(III Senti., dist. XXIV, a. 1, qa 3)
O terceiro discute-se assim. Parece que é a fé suscetível de falsidade.
1. — Pois, a fé entra na mesma divisão com a esperança e a caridade. Ora, a esperança é suscetível de falsidade; assim, muitos que esperam alcançar a vida eterna, não na alcançarão. O mesmo se dá com a caridade; pois, muitos são amados como bons, sem contudo o serem. Logo, é a fé suscetível de falsidade.
2. Demais — Abraão acreditou em Cristo, que havia de nascer, conforme aquilo da Escritura (Jo 8, 56): Vosso pai Abraão desejou ansiosamente ver o meu dia. Ora, depois do tempo de Abraão, Deus poderia não ter-se encarnado, pois só por sua vontade assumiu a carne. Portanto, teria sido falso o que Abraão acreditou de Cristo. Logo, é a fé suscetível de falsidade.
3. Demais. — Era fé dos antigos, que Cristo havia de nascer; e muitos conservaram essa fé até a pregação do Evangelho. Ora, uma vez nascido, e antes de começar a pregar, era falso que Cristo havia de nascer. Logo, é a fé suscetível de falsidade
4. Demais. — Um dos artigos de fé consiste em crermos que o sacramento do altar contém o verdadeiro corpo de Cristo.

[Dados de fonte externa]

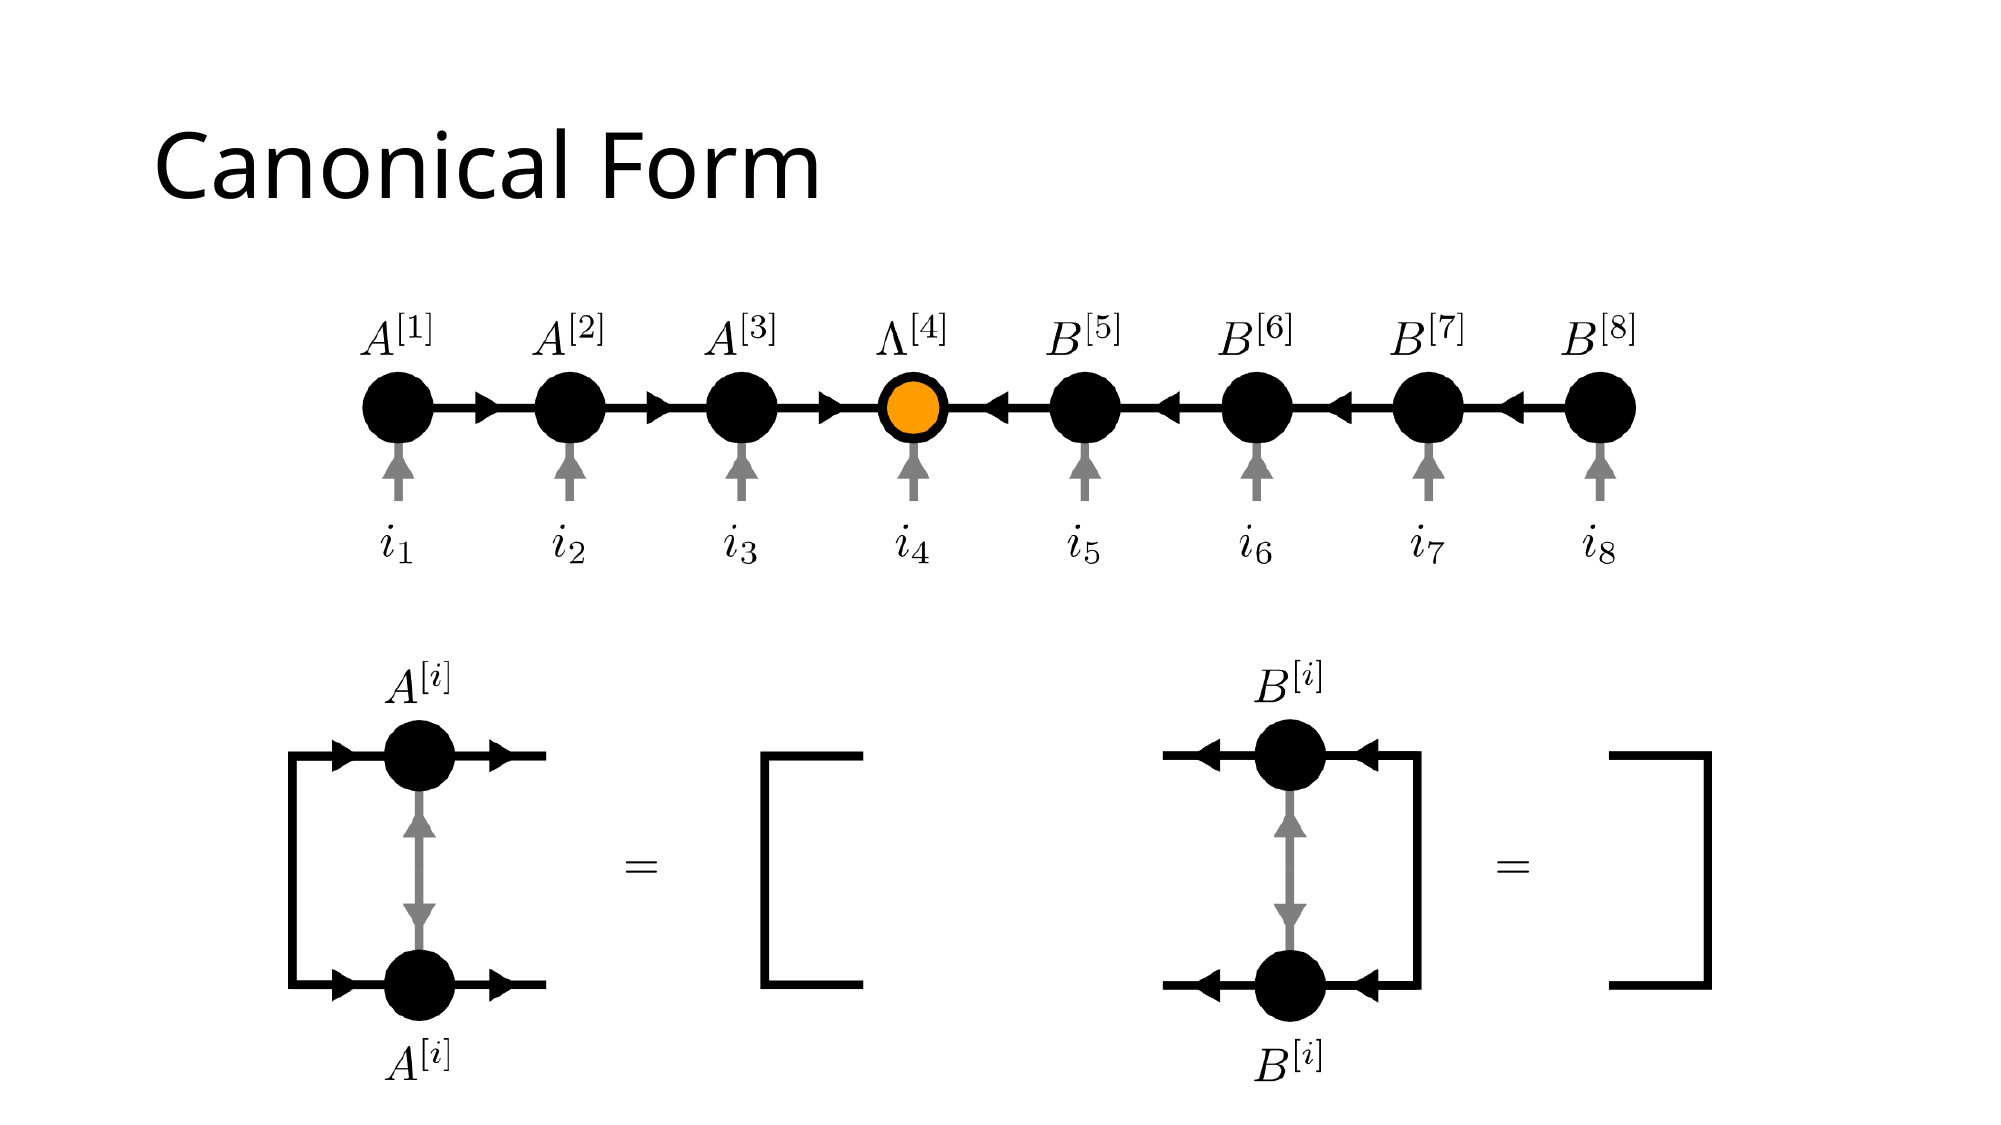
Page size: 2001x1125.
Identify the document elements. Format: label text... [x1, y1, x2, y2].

Ora, pode acontecer, quando não haja a conveniente consagração, que não exista verdadeiramente esse corpo, mas só o pão. Logo, é a fé suscetível de falsidade.
Mas, em contrário. — Nenhuma virtude aperfeiçoadora do intelecto tem por objeto o falso, enquanto é este um mal do intelecto, como está claro no Filósofo. Ora, é a fé uma virtude, que aperfeiçoa o intelecto, conforme a seguir se demonstrará. Logo, não é suscetível de falsidade.
SOLUÇÃO. — Todo objeto de uma potência, de um hábito ou mesmo de um ato, só o é mediante a sua razão formal. Assim, a cor não pode ser vista senão pela luz; e uma conclusão não pode ser conhecida senão mediante a demonstração. Ora, como já se disse, é a razão formal do objeto da fé a verdade primeira. Logo, ela nada pode alcançar senão enquanto dependente da verdade primeira, que não é suscetível de nenhuma falsidade, assim como o ser não inclui o não ser nem o bem, o mal. Donde se conclui que a fé não é suscetível de nenhuma falsidade.
DONDE A RESPOSTA À PRIMEIRA OBJEÇÃO. — Sendo a verdade o bem do intelecto e não, da potência apetitiva, todas as virtudes, que aperfeiçoam o intelecto, excluem totalmente a falsidade; pois, é da essência da virtude só referir-se ao bem. Ao contrário, as virtudes que aperfeiçoam a parte apetitiva não excluem totalmente o falso; assim, podemos agir segundo a justiça ou a temperança, tendo falsa opinião do objeto do nosso ato. Por onde, como a fé aperfeiçoa o intelecto, e a esperança e a caridade, a parte apetitiva, não é o mesmo o caso entre elas. — E, contudo, nem a esperança é suscetível de falsidade. Pois, ninguém espera conseguir a vida eterna por suas próprias forças, o que seria presunção, mas, com o auxílio da graça, perseverando na qual, alcançará infalivelmente essa vida. — Semelhantemente, à caridade pertence amar a Deus, onde quer que esteja Ele. Por isso não importa, para a caridade, que Deus esteja ou não em quem é amado por causa dele.
RESPOSTA À SEGUNDA. — A não encarnação de Deus, em si mesma considerada, era possível, mesmo depois do tempo de Abraão. Mas, enquanto objeto da presciência divina, ela tem uma certa e infalível necessidade, como se demonstrou na Primeira Parte. E, deste modo, é objeto da fé. Portanto, como tal, não é suscetível de falsidade.
RESPOSTA À TERCEIRA. — À fé do crente pertenceria crer, depois da natividade de Cristo, que ele havia de nascer um dia. Mas a delimitação do tempo, em que se enganava, não procederia da fé, mas da conjectura humana. Pois é possível, por conjectura humana, o fiel cair em alguma falsidade. Mas é impossível, em virtude da fé, afirmar qualquer falsidade.
RESPOSTA À QUARTA. — A fé do crente não se refere a estas ou aquelas espécies de pão; mas a que o verdadeiro corpo de Cristo está sob as espécies do pão sensível, quando convenientemente consagrado; nem por isso conterá a fé qualquer falsidade.